Position of Damages, Injunction and Indemnity under Indian Contract Act


and Specific Relief Act

Damages

The concept of Damages has been provided under Section 73 of The Indian
Contract Act, 1872, The statute encourages parties to a contract to comply with
their respective obligation and instinctively frowns upon a breach by either party.
Thereby, as soon as either party commits a breach of the contract the law gives to
the other remedies one is entitled to obtain
➢ Damages for the loss incurred
➢ A decree for specific performance
➢ And an injunction

Injunction

Whereby under Section 37(2) of Specific Relief Act- A injunction can only be
granted by the decree made at the hearing and upon the merits of the suit the
defendant is thereby perpetually prevented from the assertion of a right, or from
the commission of an act, which would be contrary to the rights of the plaintiff.
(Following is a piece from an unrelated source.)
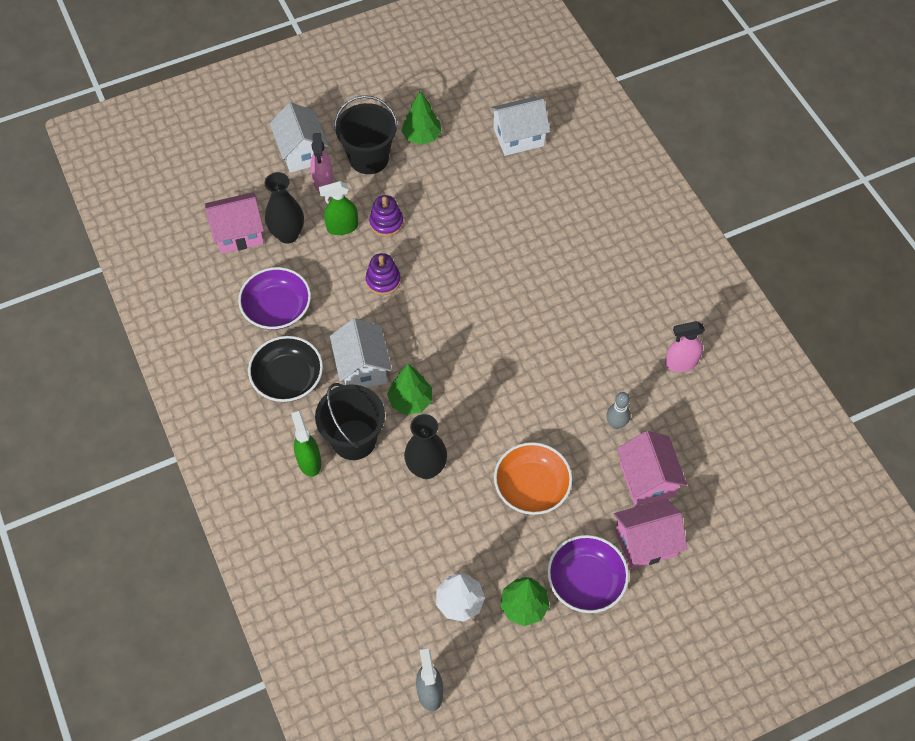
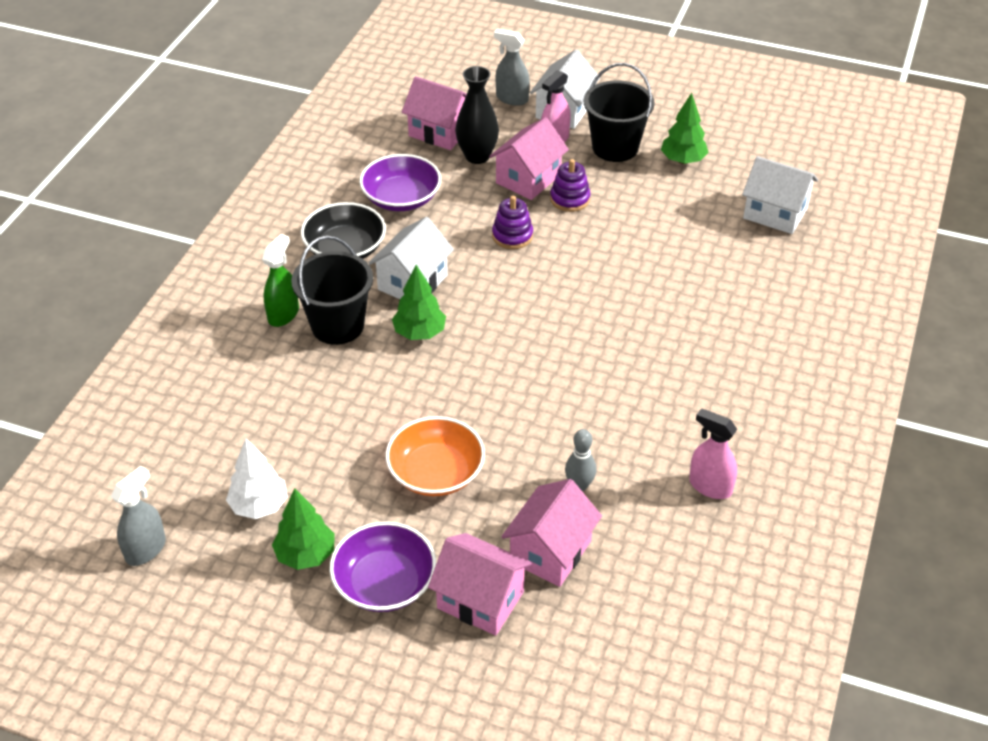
camera: 45 degrees right, 15 degrees down
green spray bottle [319,181,358,235] -> pink house [489,117,569,200]
black vase [404,414,447,479] -> none
none -> grey spray bottle [494,29,530,106]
It has been established that while seeking to execute an injunction, the plaintiff
must do so with clean hands.The court maintains broad discretion in granting or
refusing an injunction. The remedy cannot be acquired as a matter of right, no
matter how compelling the applicant's claim is. The discretion to issue an
injunction must consequently be used with extreme caution, evaluation, and regard.
It is an unique ability that carries the possibility of inflicting losses or
disadvantages on the innocent person. As a result, the award of an injunction is not
definitive.

Indemnity
Concept of Indemnity has been outlined under Section 124 of The Indian Contract
Act, 1872 where it clearly states that, “A contract by which one party promises to
save the other from loss caused to him by the contract of the promisor himself or
by the conduct of any other person is called a contract of indemnity”

Indemnity contract can be deemed a kind of contingent contract, as there is a direct


engagement between two parties whereby one promises to compensate the other
against the losses incurred by the promisor or of any other person. The promisor is
regarded as indemnifier and the individual to whom the promise is made is
identified as indemnity holder.

Since a contract of indemnity is a form of contract itself it is pertinent to


acknowledge that all the the requisites of a valid contract would also be
considered, for instance conditions such as:-

➢ Loss to promisee is essential


➢ There must be an offer and acceptance
➢ Consideration and object must be lawful
➢ There must be free consent
➢ The parties involved should be competent to enter into contract
➢ There should be no coercion, undue influence, fraud or any kind of
misrepresentation
➢ There must be a promise to do or not to do something
➢ Indemnity may be expressed or implied

The Difference Indemnity and Damages make in commercial contract

The primary objective of indemnity is to restore the original position before loss
however damages awarded may be more than actual loss sustained.

Both indemnity and damages have their own pros and cons depending on the
subject matter in question. If there is a possibility where the damage can be caused
by agreement but the nature of damage is such where need to claim the amount is
more than the actual amount, including damages, indemnity cannot be claimed to
cover the loss unless loss has actually occurred.
If the claim may arise even without any breach of contract then it should be
included in indemnity as damages can only be claimed for the breach of contract.